Sake (or Nihonshu) can be as involved and varied a subject as wine. Both have their experts, aficionados and divided opinions and, like wine, you can put all that aside and just enjoy the drink itself.
This is the precisely the aim of Ponshukan (or Sake Museum) in Echigo Yuzawa Station where you can taste 100 varieties of local sake – although it’s not advised you do it all in one go. If you are not relaxed enough, there is also an onsen in the station with sake added to the water.
Just as the environment plays a vital role in the character of grapes used to make wine, the same is true of rice, the principal ingredient in sake. Niigata is famous throughout Japan for its rice, and the area around Yuzawa produces Koshihikari, the most highly regarded of all. The pure, clean water that melts off the mountains to fill the rice fields every year is the same used to make the sake. Great rice plus pure water equals fantastic sake.

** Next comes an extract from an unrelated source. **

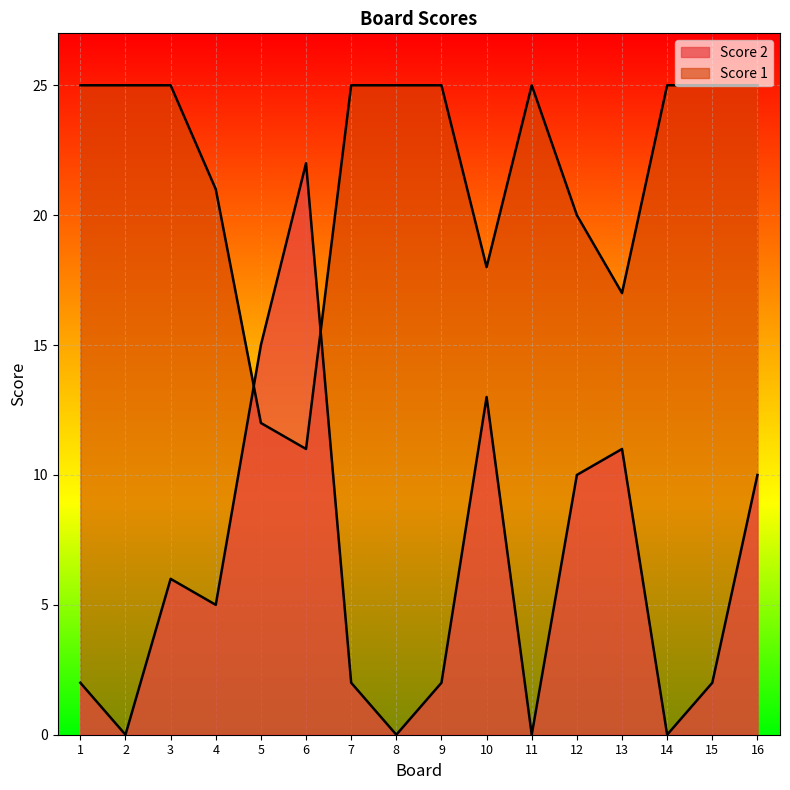

How many values in the Score 1 series are below 25?

6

Ponshukan is at the far end of Echigo Yuzawa Station opposite the main gates. Just look for the full-sized models of inebriated, be-suited commuters in various drunken poses, possibly giving a taste of what lies in store. Past the sake shop with a dazzling array of different bottles, you come to the main attraction: The Wall of Sake. As fearsome as it sounds, it’s basically a giant vending machine with more than 100 kinds of sake available. For ¥500, you receive five tokens and a tasting cup to experiment at will.
A sake menu can be just as intimidating as a wine menu, but you are sure to find a sake style to suit your palette. Each box has the bottle label on, so it is easy to locate your personal favorite among the many on offer in the gift shop on the way out. There is also information on the grade and taste to guide you.
There are several big names, famous throughout Japan, such as Hakkaisan, that will elicit appreciative comments when you present them as omiyage. Another great brewery from Yuzawa is Shirotaki.
They also have an informative Website in English that explains the whole process and gives a good general introduction to this huge subject. http://www.jozen.sakura.ne.jp/english/index.html
The adjacent hot spring containing sake is supposed to aid circulation and metabolism. After my detailed inspection of the tasting boxes (all in the name of research), it just gave me a head rush. After some great sake, good food and a hot bath, the journey to Tokyo will never seem so short. So, whether you have a serious interest in sake or just need to kill 10 minutes before your train, you’ll enjoy the experience.